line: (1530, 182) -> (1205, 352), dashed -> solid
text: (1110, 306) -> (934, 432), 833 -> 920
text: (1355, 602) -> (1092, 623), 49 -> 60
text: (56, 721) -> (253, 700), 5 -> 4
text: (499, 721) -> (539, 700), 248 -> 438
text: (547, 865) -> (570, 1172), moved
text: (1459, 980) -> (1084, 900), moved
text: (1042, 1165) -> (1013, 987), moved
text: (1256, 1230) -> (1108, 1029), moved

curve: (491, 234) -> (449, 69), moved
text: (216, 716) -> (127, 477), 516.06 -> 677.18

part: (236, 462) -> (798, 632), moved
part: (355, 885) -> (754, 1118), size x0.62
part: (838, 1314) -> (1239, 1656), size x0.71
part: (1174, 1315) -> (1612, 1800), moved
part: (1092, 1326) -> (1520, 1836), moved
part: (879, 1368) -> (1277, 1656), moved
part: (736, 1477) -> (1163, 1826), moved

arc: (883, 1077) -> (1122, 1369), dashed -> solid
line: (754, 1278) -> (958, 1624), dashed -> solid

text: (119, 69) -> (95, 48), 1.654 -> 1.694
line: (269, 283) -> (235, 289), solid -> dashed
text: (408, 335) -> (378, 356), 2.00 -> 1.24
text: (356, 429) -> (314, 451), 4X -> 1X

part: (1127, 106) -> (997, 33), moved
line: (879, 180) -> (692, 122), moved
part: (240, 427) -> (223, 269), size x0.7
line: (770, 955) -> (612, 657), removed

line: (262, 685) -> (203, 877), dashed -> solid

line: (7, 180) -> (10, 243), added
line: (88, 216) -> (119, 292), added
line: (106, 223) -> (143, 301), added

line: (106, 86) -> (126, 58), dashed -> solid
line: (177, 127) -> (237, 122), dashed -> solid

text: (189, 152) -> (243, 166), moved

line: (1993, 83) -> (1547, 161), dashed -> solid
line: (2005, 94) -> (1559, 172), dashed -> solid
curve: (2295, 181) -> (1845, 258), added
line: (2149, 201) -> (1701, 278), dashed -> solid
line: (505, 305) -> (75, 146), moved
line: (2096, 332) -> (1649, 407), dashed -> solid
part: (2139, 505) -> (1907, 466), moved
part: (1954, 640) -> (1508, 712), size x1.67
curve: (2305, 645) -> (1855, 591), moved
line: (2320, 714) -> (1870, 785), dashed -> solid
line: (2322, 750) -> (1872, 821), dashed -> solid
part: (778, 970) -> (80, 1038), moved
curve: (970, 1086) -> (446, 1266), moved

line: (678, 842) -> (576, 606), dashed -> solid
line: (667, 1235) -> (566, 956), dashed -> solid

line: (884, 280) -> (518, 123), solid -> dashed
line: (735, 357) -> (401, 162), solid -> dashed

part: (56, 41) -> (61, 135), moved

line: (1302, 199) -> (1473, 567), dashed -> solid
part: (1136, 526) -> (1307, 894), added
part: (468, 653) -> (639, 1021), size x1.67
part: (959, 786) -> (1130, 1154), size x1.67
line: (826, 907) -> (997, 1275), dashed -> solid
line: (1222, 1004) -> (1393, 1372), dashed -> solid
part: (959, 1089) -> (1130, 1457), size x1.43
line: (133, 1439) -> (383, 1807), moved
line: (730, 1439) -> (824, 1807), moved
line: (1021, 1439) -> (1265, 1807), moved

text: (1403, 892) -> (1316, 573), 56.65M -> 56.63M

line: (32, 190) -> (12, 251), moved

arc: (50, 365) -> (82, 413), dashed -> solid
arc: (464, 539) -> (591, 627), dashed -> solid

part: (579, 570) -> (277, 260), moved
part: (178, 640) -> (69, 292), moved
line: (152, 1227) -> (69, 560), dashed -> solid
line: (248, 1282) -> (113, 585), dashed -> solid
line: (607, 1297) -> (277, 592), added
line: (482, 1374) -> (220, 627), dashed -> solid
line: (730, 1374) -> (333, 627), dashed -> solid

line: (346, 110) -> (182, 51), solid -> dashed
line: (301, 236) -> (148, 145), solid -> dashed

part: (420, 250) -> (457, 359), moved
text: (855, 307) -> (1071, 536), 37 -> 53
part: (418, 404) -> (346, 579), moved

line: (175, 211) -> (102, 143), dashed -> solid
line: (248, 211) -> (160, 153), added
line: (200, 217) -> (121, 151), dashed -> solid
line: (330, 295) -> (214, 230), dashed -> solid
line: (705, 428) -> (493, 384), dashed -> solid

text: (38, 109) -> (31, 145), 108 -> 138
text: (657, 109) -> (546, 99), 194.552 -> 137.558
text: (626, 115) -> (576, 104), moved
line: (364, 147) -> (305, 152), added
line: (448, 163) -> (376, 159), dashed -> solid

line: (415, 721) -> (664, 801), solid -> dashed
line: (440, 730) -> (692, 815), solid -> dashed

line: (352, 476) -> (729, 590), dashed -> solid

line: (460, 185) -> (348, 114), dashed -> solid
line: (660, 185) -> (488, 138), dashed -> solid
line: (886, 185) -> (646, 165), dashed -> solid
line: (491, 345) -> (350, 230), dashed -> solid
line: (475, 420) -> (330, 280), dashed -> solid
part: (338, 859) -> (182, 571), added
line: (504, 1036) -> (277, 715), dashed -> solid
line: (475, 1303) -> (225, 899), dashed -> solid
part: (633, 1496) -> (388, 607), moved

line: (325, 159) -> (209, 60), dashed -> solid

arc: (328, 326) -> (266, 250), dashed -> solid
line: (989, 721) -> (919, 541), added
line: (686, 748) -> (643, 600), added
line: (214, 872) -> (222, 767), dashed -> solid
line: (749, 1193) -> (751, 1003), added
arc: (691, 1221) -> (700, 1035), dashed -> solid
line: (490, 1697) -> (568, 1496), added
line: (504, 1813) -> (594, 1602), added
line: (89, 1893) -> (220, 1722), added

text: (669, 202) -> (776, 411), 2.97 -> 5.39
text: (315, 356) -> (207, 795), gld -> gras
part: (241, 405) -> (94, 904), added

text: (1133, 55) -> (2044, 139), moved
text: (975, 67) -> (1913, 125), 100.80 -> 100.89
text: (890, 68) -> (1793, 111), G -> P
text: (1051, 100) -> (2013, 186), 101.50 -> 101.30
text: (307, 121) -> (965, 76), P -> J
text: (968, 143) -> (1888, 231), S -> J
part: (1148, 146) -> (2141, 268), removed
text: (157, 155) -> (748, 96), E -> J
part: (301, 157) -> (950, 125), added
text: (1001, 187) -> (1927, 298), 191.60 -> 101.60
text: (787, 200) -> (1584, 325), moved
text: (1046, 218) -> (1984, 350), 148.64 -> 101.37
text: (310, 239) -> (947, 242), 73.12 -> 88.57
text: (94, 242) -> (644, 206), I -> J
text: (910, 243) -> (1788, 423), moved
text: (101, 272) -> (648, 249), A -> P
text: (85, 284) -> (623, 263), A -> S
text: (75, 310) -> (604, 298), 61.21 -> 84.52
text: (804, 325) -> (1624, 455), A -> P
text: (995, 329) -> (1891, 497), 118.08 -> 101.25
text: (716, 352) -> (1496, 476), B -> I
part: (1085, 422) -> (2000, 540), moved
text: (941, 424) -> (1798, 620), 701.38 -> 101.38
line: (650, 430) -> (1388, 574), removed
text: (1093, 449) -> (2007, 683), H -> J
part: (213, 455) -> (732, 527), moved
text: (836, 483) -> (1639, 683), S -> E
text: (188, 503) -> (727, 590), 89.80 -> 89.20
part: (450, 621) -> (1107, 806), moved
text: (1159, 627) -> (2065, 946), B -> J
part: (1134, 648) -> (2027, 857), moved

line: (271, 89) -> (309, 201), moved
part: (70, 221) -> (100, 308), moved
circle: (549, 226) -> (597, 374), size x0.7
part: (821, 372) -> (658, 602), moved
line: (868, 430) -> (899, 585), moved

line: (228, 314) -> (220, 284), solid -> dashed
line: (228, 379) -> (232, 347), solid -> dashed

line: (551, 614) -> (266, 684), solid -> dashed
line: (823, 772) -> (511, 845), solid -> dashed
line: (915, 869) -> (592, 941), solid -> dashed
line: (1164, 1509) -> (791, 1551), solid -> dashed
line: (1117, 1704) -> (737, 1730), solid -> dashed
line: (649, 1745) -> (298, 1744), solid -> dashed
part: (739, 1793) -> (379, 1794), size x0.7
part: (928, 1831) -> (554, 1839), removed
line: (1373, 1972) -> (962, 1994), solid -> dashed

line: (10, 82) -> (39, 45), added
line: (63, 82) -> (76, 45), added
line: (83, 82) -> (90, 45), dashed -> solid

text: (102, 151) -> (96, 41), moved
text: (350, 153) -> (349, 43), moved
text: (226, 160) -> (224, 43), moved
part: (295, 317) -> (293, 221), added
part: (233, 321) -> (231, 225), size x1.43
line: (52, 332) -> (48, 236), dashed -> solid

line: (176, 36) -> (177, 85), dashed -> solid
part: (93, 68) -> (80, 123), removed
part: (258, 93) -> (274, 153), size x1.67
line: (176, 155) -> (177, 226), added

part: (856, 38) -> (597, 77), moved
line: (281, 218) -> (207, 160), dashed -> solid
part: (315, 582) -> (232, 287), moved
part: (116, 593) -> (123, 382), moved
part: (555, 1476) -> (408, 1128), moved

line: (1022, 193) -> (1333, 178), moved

• **Work required**:
Copy out the entries exactly. Begin at the first line and end with the line that has "line: (106, 223) -> (143, 301), added".

• **Exercise solution**:
line: (1530, 182) -> (1205, 352), dashed -> solid
text: (1110, 306) -> (934, 432), 833 -> 920
text: (1355, 602) -> (1092, 623), 49 -> 60
text: (56, 721) -> (253, 700), 5 -> 4
text: (499, 721) -> (539, 700), 248 -> 438
text: (547, 865) -> (570, 1172), moved
text: (1459, 980) -> (1084, 900), moved
text: (1042, 1165) -> (1013, 987), moved
text: (1256, 1230) -> (1108, 1029), moved

curve: (491, 234) -> (449, 69), moved
text: (216, 716) -> (127, 477), 516.06 -> 677.18

part: (236, 462) -> (798, 632), moved
part: (355, 885) -> (754, 1118), size x0.62
part: (838, 1314) -> (1239, 1656), size x0.71
part: (1174, 1315) -> (1612, 1800), moved
part: (1092, 1326) -> (1520, 1836), moved
part: (879, 1368) -> (1277, 1656), moved
part: (736, 1477) -> (1163, 1826), moved

arc: (883, 1077) -> (1122, 1369), dashed -> solid
line: (754, 1278) -> (958, 1624), dashed -> solid

text: (119, 69) -> (95, 48), 1.654 -> 1.694
line: (269, 283) -> (235, 289), solid -> dashed
text: (408, 335) -> (378, 356), 2.00 -> 1.24
text: (356, 429) -> (314, 451), 4X -> 1X

part: (1127, 106) -> (997, 33), moved
line: (879, 180) -> (692, 122), moved
part: (240, 427) -> (223, 269), size x0.7
line: (770, 955) -> (612, 657), removed

line: (262, 685) -> (203, 877), dashed -> solid

line: (7, 180) -> (10, 243), added
line: (88, 216) -> (119, 292), added
line: (106, 223) -> (143, 301), added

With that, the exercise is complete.